Para credibilizar a burla, chegou ainda a forjar comprovativos de uma transferência bancária do Ministério da Saúde para uma conta dela de 2,8 milhões de euros. O documento era supostamente assinado por Sandra Cavaca, então secretária-geral do ministério. Com o mesmo esquema burlou um casal, que teve de pedir dinheiro emprestado para lhe entregar 500 mil euros.
Marta Temido
Ministério da Saúde apresenta queixa
A investigação da Polícia Judiciária do Porto, que deteve a mulher em fevereiro do ano passado, foi levada ao conhecimento da então ministra da Saúde, Marta Temido (em baixo), que, em agosto, manifestou vontade de apresentar queixa e deduzir um pedido de indemnização cível.

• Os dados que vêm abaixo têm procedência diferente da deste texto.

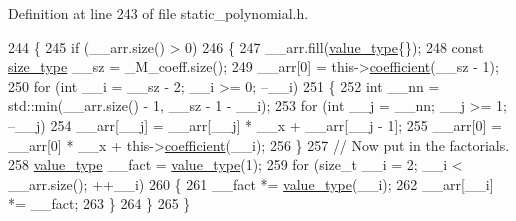 Definition at line 243 of file static\+\_\+polynomial.\+h.


\begin{DoxyCode}
244         \{
245           \textcolor{keywordflow}{if} (\_\_arr.size() > 0)
246             \{
247               \_\_arr.fill(\hyperlink{class____gnu__cxx_1_1__StaticPolynomial_aad5f3d6d5876b6926b30724aeac649d6}{value\_type}\{\});
248               \textcolor{keyword}{const} \hyperlink{class____gnu__cxx_1_1__StaticPolynomial_a0cc0aa4adab35686ef2474e07f511ff9}{size\_type} \_\_sz = \_M\_coeff.size();
249               \_\_arr[0] = this->\hyperlink{class____gnu__cxx_1_1__StaticPolynomial_a74535a3f8f586223097b30891bc1402b}{coefficient}(\_\_sz - 1);
250               \textcolor{keywordflow}{for} (\textcolor{keywordtype}{int} \_\_i = \_\_sz - 2; \_\_i >= 0; --\_\_i)
251                 \{
252                   \textcolor{keywordtype}{int} \_\_nn = std::min(\_\_arr.size() - 1, \_\_sz - 1 - \_\_i);
253                   \textcolor{keywordflow}{for} (\textcolor{keywordtype}{int} \_\_j = \_\_nn; \_\_j >= 1; --\_\_j)
254                     \_\_arr[\_\_j] = \_\_arr[\_\_j] * \_\_x + \_\_arr[\_\_j - 1];
255                   \_\_arr[0] = \_\_arr[0] * \_\_x + this->\hyperlink{class____gnu__cxx_1_1__StaticPolynomial_a74535a3f8f586223097b30891bc1402b}{coefficient}(\_\_i);
256                 \}
257               \textcolor{comment}{//  Now put in the factorials.}
258               \hyperlink{class____gnu__cxx_1_1__StaticPolynomial_aad5f3d6d5876b6926b30724aeac649d6}{value\_type} \_\_fact = \hyperlink{class____gnu__cxx_1_1__StaticPolynomial_aad5f3d6d5876b6926b30724aeac649d6}{value\_type}(1);
259               \textcolor{keywordflow}{for} (\textcolor{keywordtype}{size\_t} \_\_i = 2; \_\_i < \_\_arr.size(); ++\_\_i)
260                 \{
261                   \_\_fact *= \hyperlink{class____gnu__cxx_1_1__StaticPolynomial_aad5f3d6d5876b6926b30724aeac649d6}{value\_type}(\_\_i);
262                   \_\_arr[\_\_i] *= \_\_fact;
263                 \}
264             \}
265         \}
\end{DoxyCode}
\mbox{\label{class____gnu__cxx_1_1__StaticPolynomial_abab76d3791fb3575b30f69593da68ca9}} 
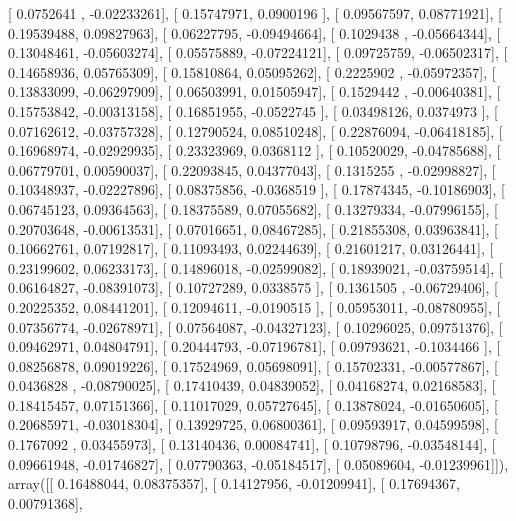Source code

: \documentclass{article}
\begin{document}
       [ 0.0752641 , -0.02233261],
       [ 0.15747971,  0.0900196 ],
       [ 0.09567597,  0.08771921],
       [ 0.19539488,  0.09827963],
       [ 0.06227795, -0.09494664],
       [ 0.1029438 , -0.05664344],
       [ 0.13048461, -0.05603274],
       [ 0.05575889, -0.07224121],
       [ 0.09725759, -0.06502317],
       [ 0.14658936,  0.05765309],
       [ 0.15810864,  0.05095262],
       [ 0.2225902 , -0.05972357],
       [ 0.13833099, -0.06297909],
       [ 0.06503991,  0.01505947],
       [ 0.1529442 , -0.00640381],
       [ 0.15753842, -0.00313158],
       [ 0.16851955, -0.0522745 ],
       [ 0.03498126,  0.0374973 ],
       [ 0.07162612, -0.03757328],
       [ 0.12790524,  0.08510248],
       [ 0.22876094, -0.06418185],
       [ 0.16968974, -0.02929935],
       [ 0.23323969,  0.0368112 ],
       [ 0.10520029, -0.04785688],
       [ 0.06779701,  0.00590037],
       [ 0.22093845,  0.04377043],
       [ 0.1315255 , -0.02998827],
       [ 0.10348937, -0.02227896],
       [ 0.08375856, -0.0368519 ],
       [ 0.17874345, -0.10186903],
       [ 0.06745123,  0.09364563],
       [ 0.18375589,  0.07055682],
       [ 0.13279334, -0.07996155],
       [ 0.20703648, -0.00613531],
       [ 0.07016651,  0.08467285],
       [ 0.21855308,  0.03963841],
       [ 0.10662761,  0.07192817],
       [ 0.11093493,  0.02244639],
       [ 0.21601217,  0.03126441],
       [ 0.23199602,  0.06233173],
       [ 0.14896018, -0.02599082],
       [ 0.18939021, -0.03759514],
       [ 0.06164827, -0.08391073],
       [ 0.10727289,  0.0338575 ],
       [ 0.1361505 , -0.06729406],
       [ 0.20225352,  0.08441201],
       [ 0.12094611, -0.0190515 ],
       [ 0.05953011, -0.08780955],
       [ 0.07356774, -0.02678971],
       [ 0.07564087, -0.04327123],
       [ 0.10296025,  0.09751376],
       [ 0.09462971,  0.04804791],
       [ 0.20444793, -0.07196781],
       [ 0.09793621, -0.1034466 ],
       [ 0.08256878,  0.09019226],
       [ 0.17524969,  0.05698091],
       [ 0.15702331, -0.00577867],
       [ 0.0436828 , -0.08790025],
       [ 0.17410439,  0.04839052],
       [ 0.04168274,  0.02168583],
       [ 0.18415457,  0.07151366],
       [ 0.11017029,  0.05727645],
       [ 0.13878024, -0.01650605],
       [ 0.20685971, -0.03018304],
       [ 0.13929725,  0.06800361],
       [ 0.09593917,  0.04599598],
       [ 0.1767092 ,  0.03455973],
       [ 0.13140436,  0.00084741],
       [ 0.10798796, -0.03548144],
       [ 0.09661948, -0.01746827],
       [ 0.07790363, -0.05184517],
       [ 0.05089604, -0.01239961]]), array([[ 0.16488044,  0.08375357],
       [ 0.14127956, -0.01209941],
       [ 0.17694367,  0.00791368],
\end{document}

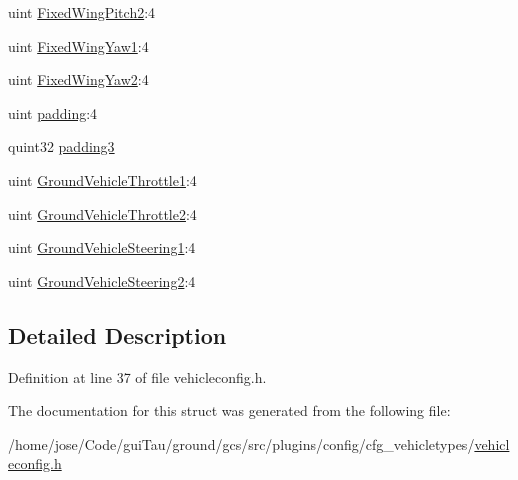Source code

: \begin{DoxyCompactItemize}
uint \hyperlink{group___config_plugin_gaeef8404a3e1d41f57ce18b8e9b351a2d}{Fixed\-Wing\-Pitch2}\-:4
\item 
uint \hyperlink{group___config_plugin_ga8282dac2550d491034ca0e0fa8f09c0d}{Fixed\-Wing\-Yaw1}\-:4
\item 
uint \hyperlink{group___config_plugin_ga0f87bb28c2fe43ab7616b7322ac21106}{Fixed\-Wing\-Yaw2}\-:4
\item 
uint \hyperlink{group___config_plugin_gae439ab85c005f3400498997049fd50e8}{padding}\-:4
\item 
quint32 \hyperlink{group___config_plugin_gae95d6e80e1c87598f33d4be1b0a8c410}{padding3}
\item 
uint \hyperlink{group___config_plugin_ga755435654b7373fe879e991ccdd40757}{Ground\-Vehicle\-Throttle1}\-:4
\item 
uint \hyperlink{group___config_plugin_ga6a8ae4214756c689b83b9f42a56c2505}{Ground\-Vehicle\-Throttle2}\-:4
\item 
uint \hyperlink{group___config_plugin_gad4fe3d4d30764b30210253be62bb0974}{Ground\-Vehicle\-Steering1}\-:4
\item 
uint \hyperlink{group___config_plugin_gab404016de72261d048356e628b9ef0b7}{Ground\-Vehicle\-Steering2}\-:4
\end{DoxyCompactItemize}


\subsection{Detailed Description}


Definition at line 37 of file vehicleconfig.\-h.



The documentation for this struct was generated from the following file\-:\begin{DoxyCompactItemize}
\item 
/home/jose/\-Code/gui\-Tau/ground/gcs/src/plugins/config/cfg\-\_\-vehicletypes/\hyperlink{vehicleconfig_8h}{vehicleconfig.\-h}\end{DoxyCompactItemize}
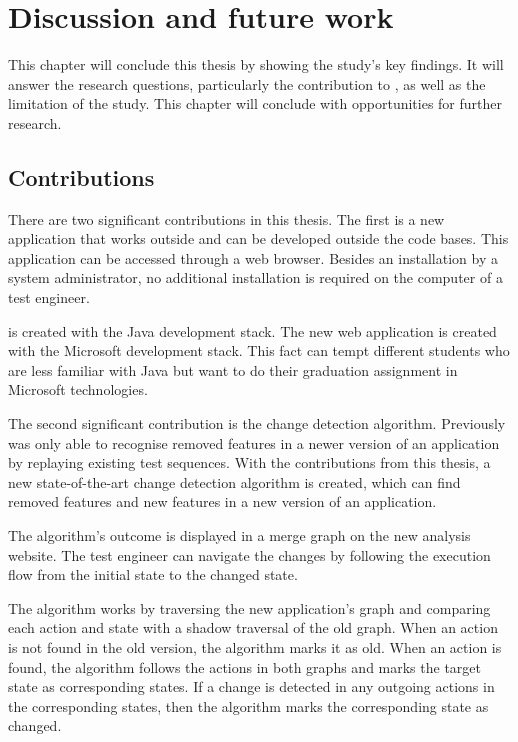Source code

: \chapter{Discussion and future work} \label{chapter:disussion-conclusion-future-work}
This chapter will conclude this thesis by showing the study's key findings. It will answer the research questions, particularly the contribution to \testar, as well as the limitation of the study. This chapter will conclude with opportunities for further research. 

\section{Contributions}
There are two significant contributions in this thesis. The first is a new application that works outside and can be developed outside the \testar code bases. This application can be accessed through a web browser. Besides an installation by a system administrator, no additional installation is required on the computer of a test engineer. 

\testar is created with the Java development stack. The new web application is created with the Microsoft development stack. This fact can tempt different students who are less familiar with Java but want to do their graduation assignment in Microsoft technologies. 

The second significant contribution is the change detection algorithm. Previously \testar was only able to recognise removed features in a newer version of an application by replaying existing test sequences. With the contributions from this thesis, a new state-of-the-art change detection algorithm is created, which can find removed features and new features in a new version of an application. 

The algorithm's outcome is displayed in a merge graph on the new analysis website. The test engineer can navigate the changes by following the execution flow from the initial state to the changed state.

The algorithm works by traversing the new application's graph and comparing each action and state with a shadow traversal of the old graph. When an action is not found in the old version, the algorithm marks it as old. When an action is found, the algorithm follows the actions in both graphs and marks the target state as corresponding states. If a change is detected in any outgoing actions in the corresponding states, then the algorithm marks the corresponding state as changed.

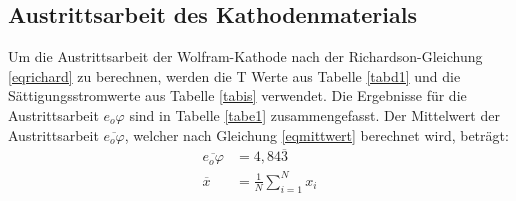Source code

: \subsection{Austrittsarbeit des Kathodenmaterials}
Um die Austrittsarbeit der Wolfram-Kathode nach der Richardson-Gleichung \ref{eqrichard} zu berechnen,
werden die T Werte aus Tabelle \ref{tabd1} und die Sättigungsstromwerte aus Tabelle \ref{tabis}
verwendet. Die Ergebnisse für die Austrittsarbeit $e_o\varphi$ sind in Tabelle \ref{tabe1} zusammengefasst.
Der Mittelwert der Austrittsarbeit $\overline{e_o\varphi}$, welcher nach Gleichung \ref{eqmittwert} berechnet
wird, beträgt:
\begin{align}
\overline{e_o\varphi}&=4,84\overline{3} \label{eqphi} \\
\overline{x}&=\frac{1}{N}\sum\limits_{i=1}^N x_i \label{eqmittwert}
\end{align}

\FloatBarrier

A procuradora da República Ana Coelho já pediu a perda a favor do Estado de 1,5 milhões de euros contra a mulher, que se encontra em prisão domiciliária.
Pormenores
887 mil euros foi quanto um construtor civil entregou à falsa psicóloga, que o convenceu a investir num negócio "infalível". Um casal teve de pedir dinheiro emprestado para lhe entregar 500 mil euros.
Tinha motorista
A jovem aparecia aos encontros com investidores numa carrinha Audi A4 conduzida por motoristas. Através da empresa que criou em Santa Maria da Feira, pagou 900 euros por mês, entre setembro 2019 e março de 2020, ao primeiro motorista contratado. Também empregou uma mulher como condutora.